DO THIS — Give each line of the material below as a numbered list, leaving out blank lines and leaving the pictures out of the answer.

Start of SUPPLIED MATERIAL

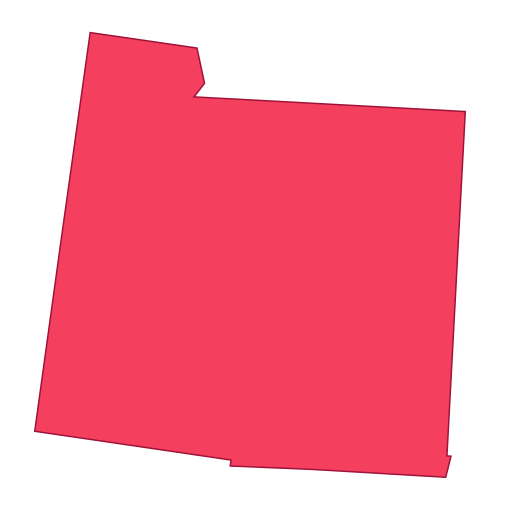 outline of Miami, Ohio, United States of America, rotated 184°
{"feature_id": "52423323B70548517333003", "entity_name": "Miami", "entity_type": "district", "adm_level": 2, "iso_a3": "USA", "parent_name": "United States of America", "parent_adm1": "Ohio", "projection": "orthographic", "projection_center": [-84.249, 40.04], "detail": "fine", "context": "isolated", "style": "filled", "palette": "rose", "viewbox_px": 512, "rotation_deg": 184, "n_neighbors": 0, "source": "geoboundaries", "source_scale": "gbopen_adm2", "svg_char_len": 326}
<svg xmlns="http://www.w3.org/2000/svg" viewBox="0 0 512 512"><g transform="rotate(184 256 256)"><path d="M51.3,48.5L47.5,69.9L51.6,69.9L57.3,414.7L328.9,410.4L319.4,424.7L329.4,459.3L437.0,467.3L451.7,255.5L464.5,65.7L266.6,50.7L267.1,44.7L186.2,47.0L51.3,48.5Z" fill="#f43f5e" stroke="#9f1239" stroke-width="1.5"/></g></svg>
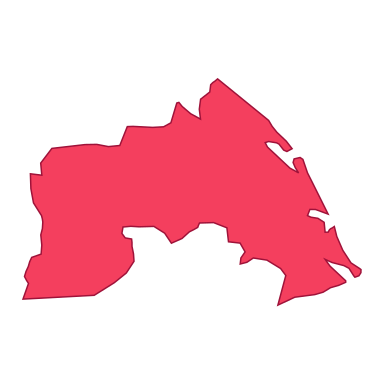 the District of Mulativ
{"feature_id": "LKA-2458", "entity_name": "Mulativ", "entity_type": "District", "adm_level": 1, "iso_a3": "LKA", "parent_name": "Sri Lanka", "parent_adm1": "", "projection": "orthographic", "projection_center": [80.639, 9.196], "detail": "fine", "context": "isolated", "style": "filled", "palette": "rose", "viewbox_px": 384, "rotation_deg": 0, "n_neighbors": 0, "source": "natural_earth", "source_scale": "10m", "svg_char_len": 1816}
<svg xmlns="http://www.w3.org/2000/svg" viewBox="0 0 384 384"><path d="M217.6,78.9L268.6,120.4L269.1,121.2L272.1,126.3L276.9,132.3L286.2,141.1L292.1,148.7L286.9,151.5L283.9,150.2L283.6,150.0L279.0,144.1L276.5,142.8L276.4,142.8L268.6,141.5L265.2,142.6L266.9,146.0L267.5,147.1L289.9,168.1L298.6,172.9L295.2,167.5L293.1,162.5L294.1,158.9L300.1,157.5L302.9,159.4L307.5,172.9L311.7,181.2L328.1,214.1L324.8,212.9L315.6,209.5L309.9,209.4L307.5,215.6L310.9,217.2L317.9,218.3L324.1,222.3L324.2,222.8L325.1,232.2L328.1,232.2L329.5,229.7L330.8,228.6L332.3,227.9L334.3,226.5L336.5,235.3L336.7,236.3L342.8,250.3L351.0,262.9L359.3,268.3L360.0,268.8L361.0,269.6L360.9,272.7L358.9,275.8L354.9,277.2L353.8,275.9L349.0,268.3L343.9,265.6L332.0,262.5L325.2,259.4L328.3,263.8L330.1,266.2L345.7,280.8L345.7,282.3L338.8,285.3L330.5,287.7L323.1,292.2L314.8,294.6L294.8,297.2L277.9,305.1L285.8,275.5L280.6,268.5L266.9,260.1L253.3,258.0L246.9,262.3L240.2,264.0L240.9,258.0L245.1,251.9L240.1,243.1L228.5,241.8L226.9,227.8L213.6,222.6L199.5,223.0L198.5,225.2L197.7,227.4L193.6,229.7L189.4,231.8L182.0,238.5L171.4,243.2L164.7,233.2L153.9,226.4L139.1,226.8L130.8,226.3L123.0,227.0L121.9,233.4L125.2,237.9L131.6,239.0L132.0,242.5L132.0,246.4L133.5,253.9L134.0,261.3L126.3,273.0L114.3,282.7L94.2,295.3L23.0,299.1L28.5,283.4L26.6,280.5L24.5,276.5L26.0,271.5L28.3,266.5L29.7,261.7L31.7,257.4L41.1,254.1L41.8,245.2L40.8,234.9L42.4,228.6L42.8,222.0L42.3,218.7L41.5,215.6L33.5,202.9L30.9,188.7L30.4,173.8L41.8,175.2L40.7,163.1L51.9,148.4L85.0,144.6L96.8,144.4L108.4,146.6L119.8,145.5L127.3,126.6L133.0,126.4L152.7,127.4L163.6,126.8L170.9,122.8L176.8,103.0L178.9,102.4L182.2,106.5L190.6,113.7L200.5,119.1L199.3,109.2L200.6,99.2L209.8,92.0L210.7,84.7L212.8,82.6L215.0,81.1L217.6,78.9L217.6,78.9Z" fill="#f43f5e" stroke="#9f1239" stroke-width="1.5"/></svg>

End of SUPPLIED MATERIAL

FINAL ANSWER —
1.  outline of Miami, Ohio, United States of America, rotated 184°
2. {"feature_id": "52423323B70548517333003", "entity_name": "Miami", "entity_type": "district", "adm_level": 2, "iso_a3": "USA", "parent_name": "United States of America", "parent_adm1": "Ohio", "projection": "orthographic", "projection_center": [-84.249, 40.04], "detail": "fine", "context": "isolated", "style": "filled", "palette": "rose", "viewbox_px": 512, "rotation_deg": 184, "n_neighbors": 0, "source": "geoboundaries", "source_scale": "gbopen_adm2", "svg_char_len": 326}
3. <svg xmlns="http://www.w3.org/2000/svg" viewBox="0 0 512 512"><g transform="rotate(184 256 256)"><path d="M51.3,48.5L47.5,69.9L51.6,69.9L57.3,414.7L328.9,410.4L319.4,424.7L329.4,459.3L437.0,467.3L451.7,255.5L464.5,65.7L266.6,50.7L267.1,44.7L186.2,47.0L51.3,48.5Z" fill="#f43f5e" stroke="#9f1239" stroke-width="1.5"/></g></svg>
4.  the District of Mulativ
5. {"feature_id": "LKA-2458", "entity_name": "Mulativ", "entity_type": "District", "adm_level": 1, "iso_a3": "LKA", "parent_name": "Sri Lanka", "parent_adm1": "", "projection": "orthographic", "projection_center": [80.639, 9.196], "detail": "fine", "context": "isolated", "style": "filled", "palette": "rose", "viewbox_px": 384, "rotation_deg": 0, "n_neighbors": 0, "source": "natural_earth", "source_scale": "10m", "svg_char_len": 1816}
6. <svg xmlns="http://www.w3.org/2000/svg" viewBox="0 0 384 384"><path d="M217.6,78.9L268.6,120.4L269.1,121.2L272.1,126.3L276.9,132.3L286.2,141.1L292.1,148.7L286.9,151.5L283.9,150.2L283.6,150.0L279.0,144.1L276.5,142.8L276.4,142.8L268.6,141.5L265.2,142.6L266.9,146.0L267.5,147.1L289.9,168.1L298.6,172.9L295.2,167.5L293.1,162.5L294.1,158.9L300.1,157.5L302.9,159.4L307.5,172.9L311.7,181.2L328.1,214.1L324.8,212.9L315.6,209.5L309.9,209.4L307.5,215.6L310.9,217.2L317.9,218.3L324.1,222.3L324.2,222.8L325.1,232.2L328.1,232.2L329.5,229.7L330.8,228.6L332.3,227.9L334.3,226.5L336.5,235.3L336.7,236.3L342.8,250.3L351.0,262.9L359.3,268.3L360.0,268.8L361.0,269.6L360.9,272.7L358.9,275.8L354.9,277.2L353.8,275.9L349.0,268.3L343.9,265.6L332.0,262.5L325.2,259.4L328.3,263.8L330.1,266.2L345.7,280.8L345.7,282.3L338.8,285.3L330.5,287.7L323.1,292.2L314.8,294.6L294.8,297.2L277.9,305.1L285.8,275.5L280.6,268.5L266.9,260.1L253.3,258.0L246.9,262.3L240.2,264.0L240.9,258.0L245.1,251.9L240.1,243.1L228.5,241.8L226.9,227.8L213.6,222.6L199.5,223.0L198.5,225.2L197.7,227.4L193.6,229.7L189.4,231.8L182.0,238.5L171.4,243.2L164.7,233.2L153.9,226.4L139.1,226.8L130.8,226.3L123.0,227.0L121.9,233.4L125.2,237.9L131.6,239.0L132.0,242.5L132.0,246.4L133.5,253.9L134.0,261.3L126.3,273.0L114.3,282.7L94.2,295.3L23.0,299.1L28.5,283.4L26.6,280.5L24.5,276.5L26.0,271.5L28.3,266.5L29.7,261.7L31.7,257.4L41.1,254.1L41.8,245.2L40.8,234.9L42.4,228.6L42.8,222.0L42.3,218.7L41.5,215.6L33.5,202.9L30.9,188.7L30.4,173.8L41.8,175.2L40.7,163.1L51.9,148.4L85.0,144.6L96.8,144.4L108.4,146.6L119.8,145.5L127.3,126.6L133.0,126.4L152.7,127.4L163.6,126.8L170.9,122.8L176.8,103.0L178.9,102.4L182.2,106.5L190.6,113.7L200.5,119.1L199.3,109.2L200.6,99.2L209.8,92.0L210.7,84.7L212.8,82.6L215.0,81.1L217.6,78.9L217.6,78.9Z" fill="#f43f5e" stroke="#9f1239" stroke-width="1.5"/></svg>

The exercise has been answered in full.